A foreign exchange firm that won customers by slamming banks for overcharging customers is accused of basing the claims on misleading data.
TransferWise has taken the foreign exchange market by storm by rubbishing rivals but failed to explain how customers can save money with their service despite relying on the same infrastructure as the banks to send money around the world.
Despite this rumbling row within the industry, TransferWise has helped customers with more than £3 billion of money transfers.
Many are expats who rely on the firm for transmitting money from pensions and savings overseas.
The company was forced to pull their British web site for a quick redesign after the Advertising Standards Authority (ASA) upheld a complaint arguing that moneysaving claims were misleading and could not be verified.
The web site is back online.
Claims were not true savings
The main issue was a calculator on the web page.
Customers could enter the amount to transfer and see an instant quote listing the fee, exchange rate and ‘money saved’.
A new home page claims banks charge up to 5% in hidden costs when sending money overseas.

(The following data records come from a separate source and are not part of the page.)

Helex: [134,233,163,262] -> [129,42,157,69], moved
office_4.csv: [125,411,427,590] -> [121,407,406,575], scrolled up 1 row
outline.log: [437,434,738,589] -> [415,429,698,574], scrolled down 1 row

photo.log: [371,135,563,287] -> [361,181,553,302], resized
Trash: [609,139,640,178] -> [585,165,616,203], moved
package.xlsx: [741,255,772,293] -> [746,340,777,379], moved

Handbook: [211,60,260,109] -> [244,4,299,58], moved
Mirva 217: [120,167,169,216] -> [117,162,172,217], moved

Inquiries by the ASA found the charges were calculated from the results of mystery shopper exercises for exchanging £1,000, £5,000 and £10,000 in six currencies that handled most of the transactions from the UK.

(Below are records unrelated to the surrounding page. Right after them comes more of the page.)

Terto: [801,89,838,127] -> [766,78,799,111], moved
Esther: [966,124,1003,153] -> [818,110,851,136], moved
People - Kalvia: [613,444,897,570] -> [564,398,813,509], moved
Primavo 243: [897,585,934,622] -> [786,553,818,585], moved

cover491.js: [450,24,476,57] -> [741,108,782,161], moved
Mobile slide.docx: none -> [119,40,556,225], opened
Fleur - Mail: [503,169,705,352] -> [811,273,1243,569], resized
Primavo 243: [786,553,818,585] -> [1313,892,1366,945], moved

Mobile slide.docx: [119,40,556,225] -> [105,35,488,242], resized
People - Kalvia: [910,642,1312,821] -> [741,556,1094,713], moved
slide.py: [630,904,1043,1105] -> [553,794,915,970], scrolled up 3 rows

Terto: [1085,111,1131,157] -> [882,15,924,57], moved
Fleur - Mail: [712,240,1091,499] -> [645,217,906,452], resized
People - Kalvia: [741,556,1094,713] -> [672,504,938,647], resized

The sticking point for the ASA was an absolute claim that customers would save an exact amount which was not correct.
“Because consumers would not achieve a saving of exactly the amount shown, we considered that the claim “You’re saving £xx” had not been substantiated and we concluded that it was misleading,” said the ASA ruling.

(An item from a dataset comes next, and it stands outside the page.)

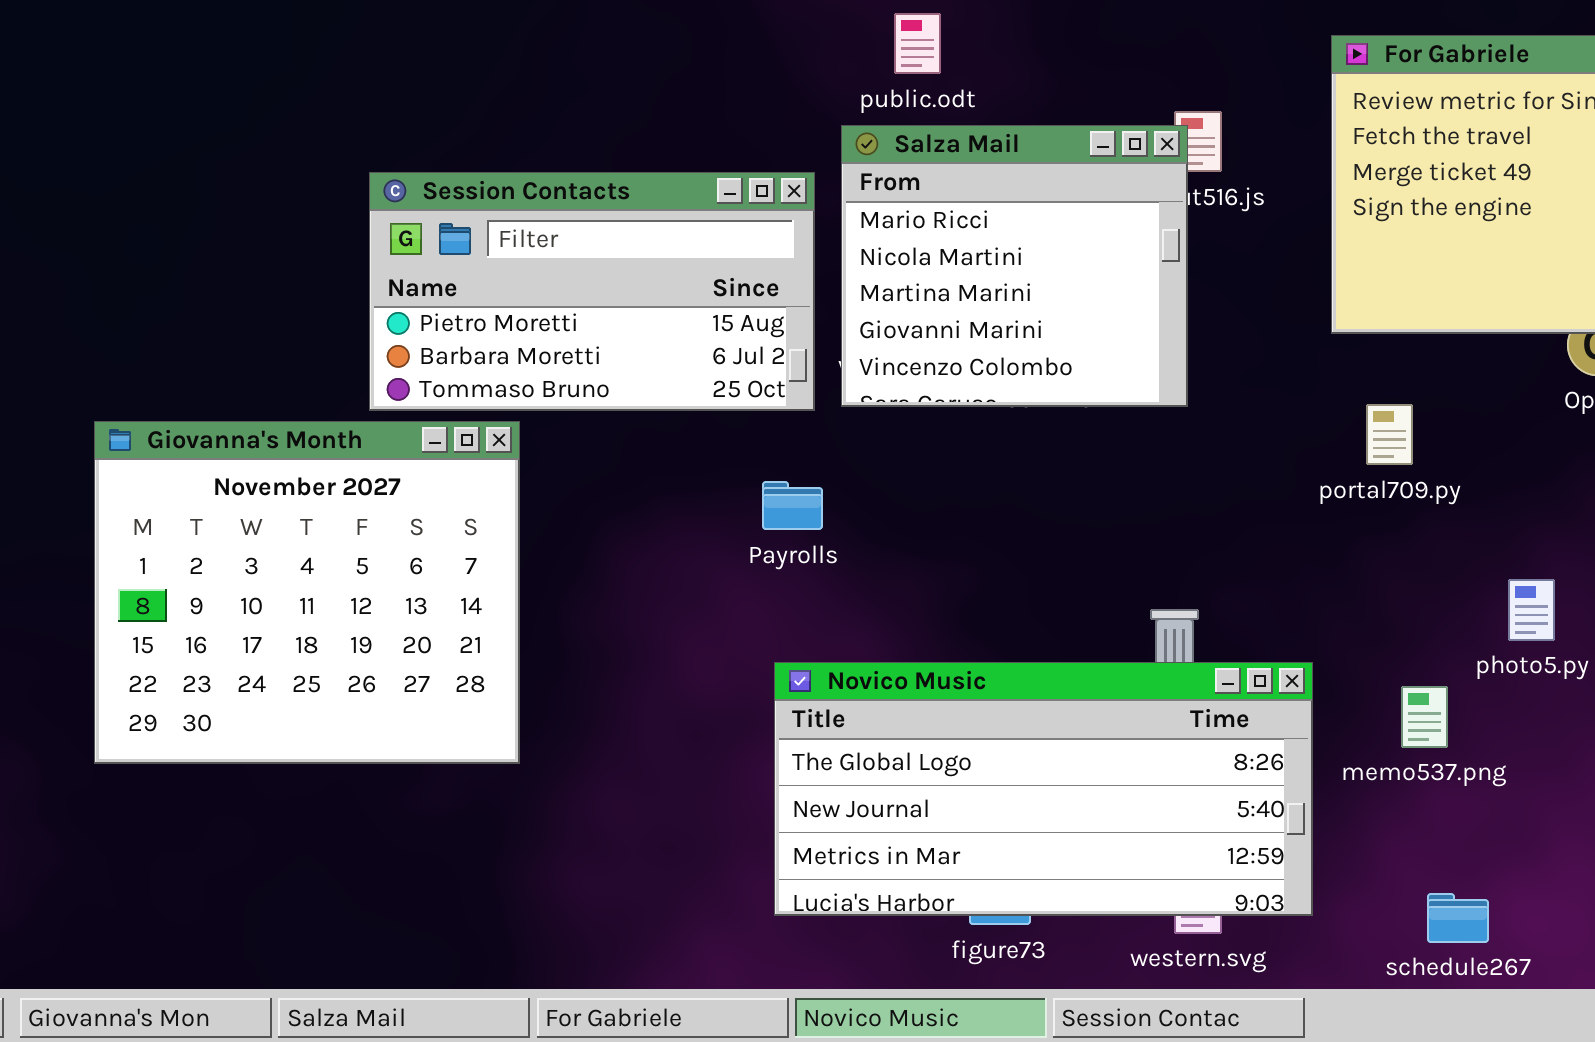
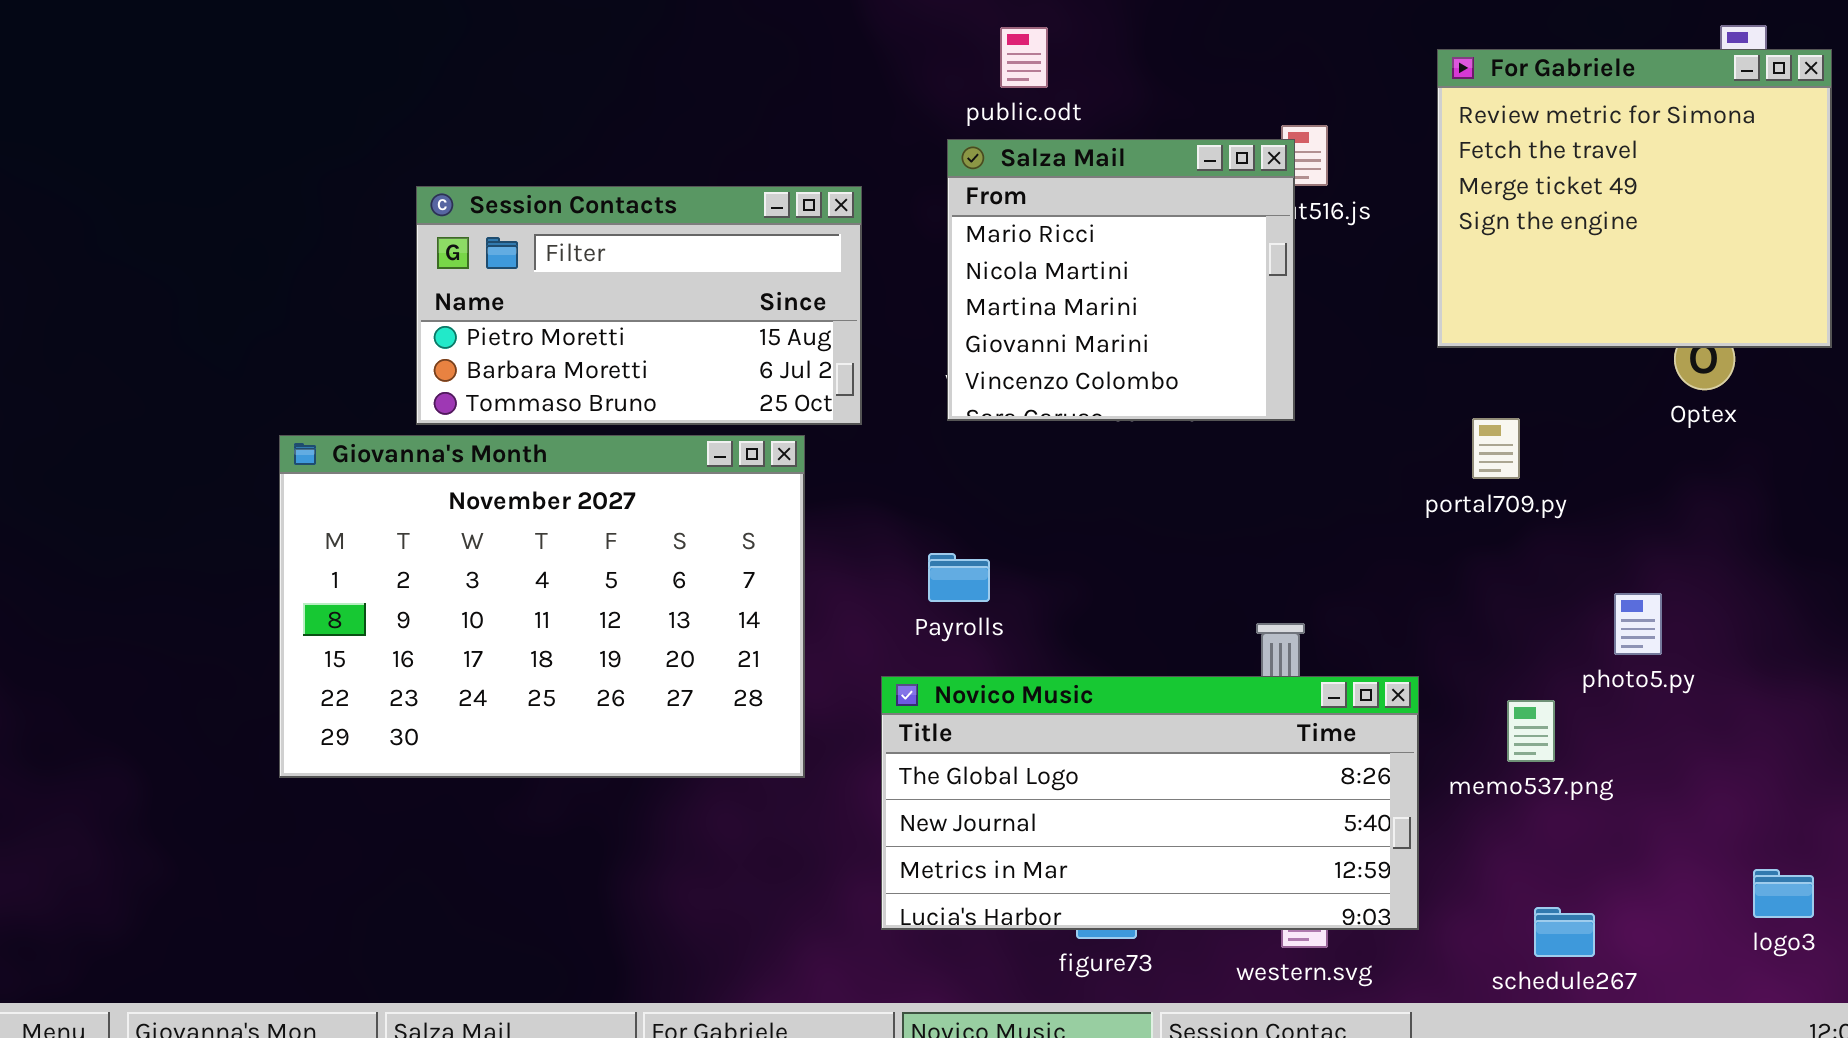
Session Contacts: [369,172,815,411] -> [416,186,862,425], moved
Giovanna's Month: [94,421,520,764] -> [279,435,805,778], moved, resized
Payrolls: [762,481,823,530] -> [928,553,990,602], moved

The report also noted that not all banks were visited by mystery shoppers, so claims that all banks had been surveyed, were misleading.
All the complaints were upheld.
The ASA ordered TransferWise not to run the advertising again and not to make comparative savings claims against competitors unless the figures could be substantiated with verifiable evidence.
Meanwhile, The Financial Times has also run an article about TransferWise’s US operation and the company’s relationship with regulators in Texas and New Hampshire.